I'm pretty sure that your mean calculation doesn't take the fact that the prior has non-zero mean into account. I think you need something like
@test map(sin, x_test) + inv(LinearAlgebra.Diagonal(1e-12 * ones(5))) *
kernelmatrix(k, x_test, u) *
Σ(x, u) *
kernelmatrix(k, u, x) *
(y - map(sin, x)) ≈ mean(f_approx_post, x_test)
instead.
As regards the covariance, note that the predictive covariance at locations other than the pseudo-inputs are different between the VFE and DTC.
Could you check that your expressions agree with what the package currently does if you check that x_test = z
.
I think they should also agree if you swap out VFE for DTC in the tests.
I would advise checking that what you've implemented for the covariance in your tests lines up with equation 6 in Titsias' 2009 paper -- a quick glance on my part suggests that they're not quite the same, but I've not checked it in detail.

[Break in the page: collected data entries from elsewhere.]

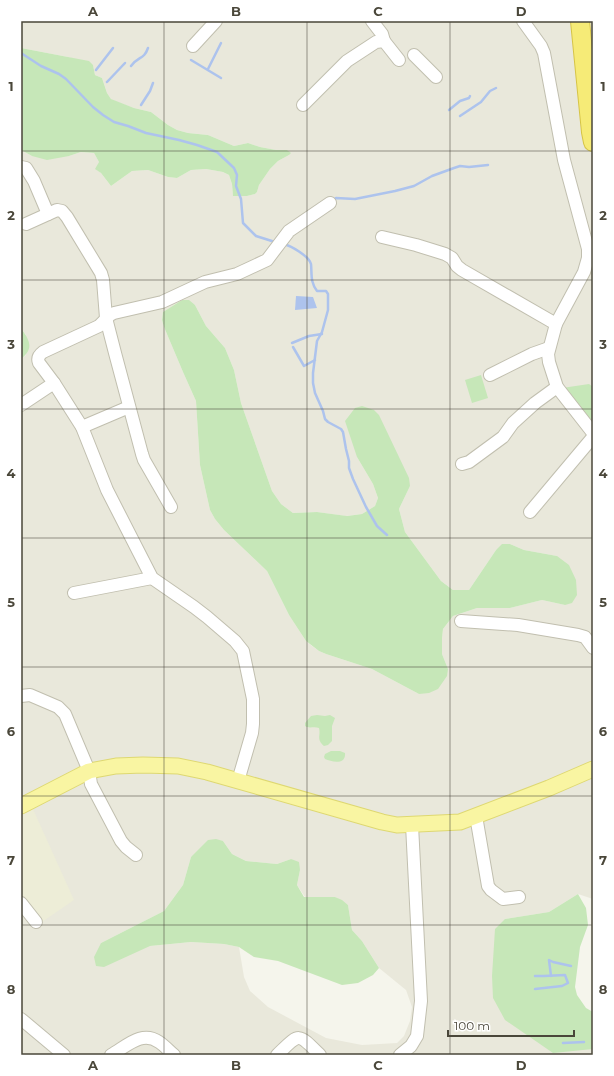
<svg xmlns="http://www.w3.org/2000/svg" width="614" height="1076" font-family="Montserrat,sans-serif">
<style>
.residential{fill:#e9e8db;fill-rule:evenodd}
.education{fill:#ededd7}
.green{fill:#c6e7b8}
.water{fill:#adc3ed}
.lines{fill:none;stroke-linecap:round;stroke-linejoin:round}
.stream{stroke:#adc3ed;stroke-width:2.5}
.minor-casing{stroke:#c1bfaf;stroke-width:14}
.major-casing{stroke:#ded872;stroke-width:17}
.highway-casing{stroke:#d6c446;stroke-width:20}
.minor{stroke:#fff;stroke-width:12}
.major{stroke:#f9f5a2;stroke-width:15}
.highway{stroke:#f6eb77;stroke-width:18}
.grid{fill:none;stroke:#4a473a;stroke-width:1;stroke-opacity:0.55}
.neatline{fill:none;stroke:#4a473a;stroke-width:1.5}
.grid-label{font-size:13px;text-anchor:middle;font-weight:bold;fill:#4a473a}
</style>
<rect width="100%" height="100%" fill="#f5f5ec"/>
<path class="residential" d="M21,21H593V899L578,894L549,912L505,919L587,1049H593V1055H21V359L26,355V335L21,328V150L32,156H69L81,152L94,153L99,162L96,169L101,173L111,186L132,171L148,170L168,177L177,178L191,170L206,169L223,172L229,175L232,184L233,196H247L255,194L257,192L259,185L270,169L278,161L289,155L287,150H276L260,147L248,143L234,146L208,135L188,133L177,130L168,125L151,112L134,108L114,101L111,99L107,93L102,78L95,75L93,65L68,57L21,48ZM182,300L195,305L206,326L225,348L234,370L241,403L272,491L281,504L293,513L317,512L346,516L362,514L375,506L378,498L373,484L357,457L410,486L399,509L405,532L441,581L453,590H469L496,550L510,544L524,550L557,556L565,605L542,600L510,608H477L453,616L443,629L442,638V654L448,669L419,694L372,669L326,654L319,651L312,646L306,641L289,615L267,571L224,530L215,519L210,510L200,465L196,401L183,372L164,327L162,320L163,312ZM223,841L232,854L246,861L277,864L291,859L300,870L297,885L305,897H335L348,905L352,930L362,941L379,968L406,990L412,1007L410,1021L404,1036L397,1043L362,1045L326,1038L268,1007L250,991L244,977L239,947L224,944L191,942L150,946L101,943L164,911L183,885L191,857Z"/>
<path class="education" d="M32,807L74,900L39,924L21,903V812Z"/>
<g class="green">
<path d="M21,48L89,61L93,65L95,75L102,78L107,93L111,99L134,108L151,112L168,125L177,130L188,133L208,135L234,146L248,143L260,147L276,150H287L291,153L289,155L278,161L270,169L259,185L257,192L255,194L247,196H233L232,184L229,175L223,172L206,169L191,170L177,178L168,177L148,170L132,171L111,186L101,173L95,169L99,162L94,153L81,152L69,156L47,160L32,156L21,150Z"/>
<path d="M182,300H189L195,305L206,326L225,348L234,370L241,403L272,491L281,504L293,513L317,512L347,516L362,514L375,506L378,498L373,484L357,457L345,421L355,408L362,406L374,410L379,415L409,478L410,486L399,509L405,532L441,581L453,590H469L496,550L502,544H510L524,550L557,556L569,565L576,580L577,595L572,603L565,605L542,600L510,608H477L453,616L443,629L442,638V654L448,669L447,676L438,689L429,693L419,694L372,669L326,654L319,651L306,641L289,615L267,571L224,530L215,519L210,510L200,465L196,401L183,372L164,327L162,320L163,312Z"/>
<path d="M21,328C29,340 35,348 21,359Z"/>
<path d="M481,375L488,398L472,403L465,380Z"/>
<path d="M589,384L593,387V435L562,388Z"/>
<path d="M317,715L325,716L330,715L335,718L332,726V741L328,745L324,746C316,739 321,736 319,728C314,726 309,729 305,726V723L311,716Z"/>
<path d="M331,751H340L345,753C346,765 332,762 325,759L324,757L325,754Z"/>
<path d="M216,839L223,841L232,854L246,861L277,864L291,859L299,862L300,870L297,885L304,897H335L342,900L348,905L352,930L362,941L379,968L373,975L358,983L342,985L278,961L254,957L239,947L224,944L191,942L150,946L104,967L96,966L94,957L101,943L164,911L183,885L191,857L208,840Z"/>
<path d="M578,894L586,908L588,925L580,947L575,987L577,995L586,1008L593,1012V1049L553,1053L505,1020L493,998L492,976L495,929L505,919L549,912Z"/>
</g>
<path class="water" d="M296,296L313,297L317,308L295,310Z"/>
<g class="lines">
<g class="stream">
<path d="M21,53L41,66L59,74L66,79L93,107L103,115L114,122L128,126L146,133L179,140L197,145L217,152L234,168L237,175L236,186L241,199L243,223L256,236L275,242"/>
<path d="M191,60L221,78"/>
<path d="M131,66C138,56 144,60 148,48"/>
<path d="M208,69L221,43"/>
<path d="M96,70L113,48"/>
<path d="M107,82L125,63"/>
<path d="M141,105L150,91L153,83"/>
<path d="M449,110L460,101L469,98L470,96"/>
<path d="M460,116L481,102L490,91L496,88"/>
<path d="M332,201L336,198L355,199L395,191L414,186L432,176L454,168L460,166L469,167L488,165"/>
<path d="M284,244C291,246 309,256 311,264C312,274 310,282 317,291H326L328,294V310L322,332L317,341L313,373V383L315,393L323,411L325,419L328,422L341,429L343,432L346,449L349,461V468L353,479L366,507L377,526L387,535"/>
<path d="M292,343L309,336L322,334"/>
<path d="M293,347L304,366L315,360"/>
<path d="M535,976H544L565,975L568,983L562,986L535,989"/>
<path d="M551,976L549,960L553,962L571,966"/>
<path d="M563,1043L584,1042"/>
</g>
<defs>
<g id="minor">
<path d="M372,21L382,34L384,41"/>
<path d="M523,21L541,46L544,53L564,160L588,249V258L584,272L556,324L548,354L549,362L557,387L593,433"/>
<path d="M193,46L216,21"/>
<path d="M414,55L436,77"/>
<path d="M303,105L347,61L376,42L384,41L399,60"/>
<path d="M21,167L26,168L34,181L48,214"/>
<path d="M26,224L57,210L62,211L67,217L101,273L103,280L106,318L115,353L142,454L144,460L171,507"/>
<path d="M382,237L416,245L445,254L452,258L457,266L462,270L556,324"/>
<path d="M490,375L532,354L549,348"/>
<path d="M21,405L54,383"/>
<path d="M82,427L129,407"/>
<path d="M462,464L469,462L503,437L513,423L535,403L557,387"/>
<path d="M530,512L593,437"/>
<path d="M74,593L152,578"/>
<path d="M461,621L518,625L578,635L585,637L593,648"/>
<path d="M21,696L30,695L58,707L65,714L89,771L91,784L121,841L126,847L136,855"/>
<path d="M238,781L252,733L253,724V699L243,651L235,641L207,617L194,607L152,578L107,490L82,427L54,383L39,363C37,358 39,355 43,352L99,326L110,315L114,313L162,302L205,282L237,274L267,260L289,231L330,203"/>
<path d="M476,816L488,886L491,890L503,899L519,897"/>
<path d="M21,903L36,922"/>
<path d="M21,1019L64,1055"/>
<path d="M111,1055C127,1046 142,1030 159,1042C165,1046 169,1051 174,1055"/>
<path d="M277,1055C300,1033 297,1032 320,1055"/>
<path d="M400,1055L411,1046L417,1036L421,1001L412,825"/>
</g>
<path id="major" d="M21,806L89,771L116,766L143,765L178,766L207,772L382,822L397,825L460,822L549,788L593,769"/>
<path id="highway" d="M580,21L591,132L593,142"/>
</defs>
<use href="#minor" class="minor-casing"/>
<use href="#major" class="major-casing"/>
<use href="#highway" class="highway-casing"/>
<use href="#minor" class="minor"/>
<use href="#major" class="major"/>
<use href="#highway" class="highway"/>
</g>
<path class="grid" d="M164,21V1055M307,21V1055M450,21V1055M21,151H593M21,280H593M21,409H593M21,538H593M21,667H593M21,796H593M21,925H593"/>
<rect width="614" height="1076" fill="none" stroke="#ffffff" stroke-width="44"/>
<path d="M448 1030v6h126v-6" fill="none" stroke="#4a473a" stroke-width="2"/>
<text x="454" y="1030" font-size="12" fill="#4a473a" stroke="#ffffff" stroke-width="3" paint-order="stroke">100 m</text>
<rect x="22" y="22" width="570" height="1032" class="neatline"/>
<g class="grid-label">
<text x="93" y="16">A</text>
<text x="236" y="16">B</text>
<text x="378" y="16">C</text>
<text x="521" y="16">D</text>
<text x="11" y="91">1</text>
<text x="603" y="91">1</text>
<text x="11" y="220">2</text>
<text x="603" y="220">2</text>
<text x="11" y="349">3</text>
<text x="603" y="349">3</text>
<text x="11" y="478">4</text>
<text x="603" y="478">4</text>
<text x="11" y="607">5</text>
<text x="603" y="607">5</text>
<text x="11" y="736">6</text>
<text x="603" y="736">6</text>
<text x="11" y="865">7</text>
<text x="603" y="865">7</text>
<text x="11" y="994">8</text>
<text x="603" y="994">8</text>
<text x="93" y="1070">A</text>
<text x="236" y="1070">B</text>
<text x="378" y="1070">C</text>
<text x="521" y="1070">D</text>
</g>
</svg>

@willtebbutt Also, are derivations for the current VFE/DTC predictive distribution internal code available somewhere? I still have your write-up which you gave me couple of years back while implementing these but that document don't seem to have any derivations.
Hmmm I actually don't think that we do have that lying around. Could you open an issue about it so that we don't forget it?
Hmmm I actually don't think that we do have that lying around. Could you open an issue about it so that we don't forget it?
Oh okay. Please let me know if you come across them. I was hoping to use those as a reference to implement other sparse techniques like FITC, etc.
In the new tests, could you separate out the terms, call it e.g. dtc_posterior_mean = ... # see (ref) (eq. X)
? that'd be really helpful to make it easier to follow :)
This appears to have gone stale. @sharanry please feel free to re-open if you wish to finish off.